The Post : Des dilemmes et une deadline
Cinéma

The Post : Des dilemmes et une deadline

Dès l’annonce de la formation d’un trio composé de deux acteurs et d’un réalisateur auréolés d’une grâce cinématographique légendaire, voire immaculée, bien des gens ont eu un frisson de plaisir et d’anticipation. Mettez Meryl Streep, Tom Hanks et Steven Spielberg dans le Shake ‘n Bake; ça sent les Oscars à plein nez. Ajoutez à cela la musique pompeusement cuivrée de John Williams et vous obtenez un raz-de-marée d’euphorie. Encore faut-il que l’ensemble soit convaincant et que le récit, s’inspirant de faits vécus, ne sombre pas dans la caricature. The Post s’affaire à montrer comment, dans les années 1970, le journal The Washington Post a audacieusement dévoilé une série de documents gouvernementaux concernant la guerre du Vietnam, alors même que le journal devenait une compagnie cotée en bourse. Juste avant l’affaire Watergate, l’administration Nixon utilise tous les moyens à sa disposition pour entraver le dévoilement d’informations incriminantes.

Dans ce contexte étouffant – qui trouve des échos surprenants avec notre époque – Meryl Streep incarne Kay Graham, la propriétaire du Post, présentée comme une femme prudente, diplomate, pour qui la vérité et la sécurité de ses employés sont des priorités. Comme toujours, il s’agit d’un rôle qu’elle revêt avec une élégance et un naturel prodigieux, alors qu’elle fait face à un important dilemme. Elle travaille de près avec un ami de longue date, le rédacteur en chef Ben Bradlee (Tom Hanks), au franc-parler assumé. À une époque où tous les hommes prenaient les grandes décisions, Kay ose penser par elle-même, malgré les avis contraires, dans ce monde où les messieurs – qui se ressemblent d’ailleurs tous dans le film – croient avoir réponse à tout.
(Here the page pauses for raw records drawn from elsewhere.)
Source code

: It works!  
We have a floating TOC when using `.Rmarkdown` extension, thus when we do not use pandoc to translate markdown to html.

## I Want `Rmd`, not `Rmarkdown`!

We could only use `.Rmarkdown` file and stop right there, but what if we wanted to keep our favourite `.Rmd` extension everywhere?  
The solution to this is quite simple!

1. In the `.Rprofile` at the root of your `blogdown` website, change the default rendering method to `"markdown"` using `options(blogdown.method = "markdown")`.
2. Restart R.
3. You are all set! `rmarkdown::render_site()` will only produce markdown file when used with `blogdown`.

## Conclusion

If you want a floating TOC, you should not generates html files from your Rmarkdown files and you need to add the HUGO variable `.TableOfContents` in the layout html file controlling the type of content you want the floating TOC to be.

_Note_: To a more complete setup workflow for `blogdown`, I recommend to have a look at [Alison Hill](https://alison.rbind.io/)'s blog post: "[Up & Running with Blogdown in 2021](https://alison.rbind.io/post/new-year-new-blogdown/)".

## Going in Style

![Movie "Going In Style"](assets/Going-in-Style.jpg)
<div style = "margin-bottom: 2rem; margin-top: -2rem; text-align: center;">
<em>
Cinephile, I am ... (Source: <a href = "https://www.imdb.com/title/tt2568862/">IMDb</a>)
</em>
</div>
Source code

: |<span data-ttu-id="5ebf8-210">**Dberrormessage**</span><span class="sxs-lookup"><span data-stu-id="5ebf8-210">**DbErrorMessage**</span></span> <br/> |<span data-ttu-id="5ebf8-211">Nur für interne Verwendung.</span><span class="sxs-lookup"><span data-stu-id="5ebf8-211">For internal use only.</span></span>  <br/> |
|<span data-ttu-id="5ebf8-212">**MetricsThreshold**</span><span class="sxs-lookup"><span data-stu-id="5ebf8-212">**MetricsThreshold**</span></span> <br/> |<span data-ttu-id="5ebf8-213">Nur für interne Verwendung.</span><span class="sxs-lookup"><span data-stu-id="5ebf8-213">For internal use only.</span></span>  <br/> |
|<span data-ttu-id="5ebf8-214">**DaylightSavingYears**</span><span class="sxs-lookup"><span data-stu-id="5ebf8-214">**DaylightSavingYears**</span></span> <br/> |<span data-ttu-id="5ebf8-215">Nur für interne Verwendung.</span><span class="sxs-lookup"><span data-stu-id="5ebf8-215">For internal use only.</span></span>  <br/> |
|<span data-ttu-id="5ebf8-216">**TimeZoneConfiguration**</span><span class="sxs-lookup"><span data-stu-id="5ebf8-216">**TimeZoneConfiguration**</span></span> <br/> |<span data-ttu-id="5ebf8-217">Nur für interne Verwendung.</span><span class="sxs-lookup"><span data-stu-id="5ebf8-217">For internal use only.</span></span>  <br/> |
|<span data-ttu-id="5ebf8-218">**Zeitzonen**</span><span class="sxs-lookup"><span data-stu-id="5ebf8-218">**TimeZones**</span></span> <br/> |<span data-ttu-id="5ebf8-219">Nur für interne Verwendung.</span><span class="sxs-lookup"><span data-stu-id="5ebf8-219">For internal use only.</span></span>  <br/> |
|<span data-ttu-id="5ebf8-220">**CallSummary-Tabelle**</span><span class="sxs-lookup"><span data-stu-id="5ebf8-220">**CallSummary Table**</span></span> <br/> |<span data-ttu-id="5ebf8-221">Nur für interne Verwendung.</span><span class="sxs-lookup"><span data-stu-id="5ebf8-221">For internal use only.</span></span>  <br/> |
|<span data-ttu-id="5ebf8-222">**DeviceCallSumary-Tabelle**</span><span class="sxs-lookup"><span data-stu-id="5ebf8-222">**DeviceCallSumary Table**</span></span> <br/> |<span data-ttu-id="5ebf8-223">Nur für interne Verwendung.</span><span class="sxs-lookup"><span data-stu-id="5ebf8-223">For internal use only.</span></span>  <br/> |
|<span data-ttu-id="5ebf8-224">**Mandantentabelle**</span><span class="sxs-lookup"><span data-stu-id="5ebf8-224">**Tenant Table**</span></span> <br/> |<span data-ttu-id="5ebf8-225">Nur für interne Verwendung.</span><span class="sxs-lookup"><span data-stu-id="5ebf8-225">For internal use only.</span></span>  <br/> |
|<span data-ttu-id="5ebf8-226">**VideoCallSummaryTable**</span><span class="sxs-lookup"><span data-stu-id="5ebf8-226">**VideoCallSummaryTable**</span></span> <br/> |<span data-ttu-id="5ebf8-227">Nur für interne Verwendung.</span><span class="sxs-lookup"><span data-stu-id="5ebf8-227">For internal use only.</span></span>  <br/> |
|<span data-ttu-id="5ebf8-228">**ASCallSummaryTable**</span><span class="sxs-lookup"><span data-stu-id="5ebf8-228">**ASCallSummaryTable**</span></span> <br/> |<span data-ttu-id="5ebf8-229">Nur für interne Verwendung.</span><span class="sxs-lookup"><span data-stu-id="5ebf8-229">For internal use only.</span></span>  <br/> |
Après Spotlight (2015) et All The President’s Men (1976), notamment, le film reprend une formule enlevante en révélant le monde fascinant de la publication d’un quotidien. Que faire lorsqu’on tient un scoop brûlant, qui risque d’ébranler les institutions, mais qui peut également mettre en danger ceux qui songent à rendre l’information publique? The Post s’affaire à démontrer le dilemme qui peut résulter d’une telle situation. Comme on peut s’y attendre, le film prend parfois les aspects d’un thriller et jusqu’à la dernière minute, la décision de publier ou non rythme le récit. En ce sens, le montage efficace tient le spectateur en haleine, et quelques scènes s’avèrent touchantes, notamment celle où Kay constate que d’autres journaux suivent le leadership du Post. Même si la formule est plutôt convenue, que les scènes au Vietnam bourrées de musique rock sont particulièrement clichées et que le travail sur la lumière est par moments douteux – avec ses spots beaucoup trop surexposés, ce qui irréalise certains plans – l’ensemble convainc. Il démontre que les gouvernements sont imputables et que la liberté de presse – la vraie – est une valeur fondamentale. Tout se joue avant la deadline fatidique et le film parvient à montrer à quel point le travail d’équipe peut s’avérer grisant par moments.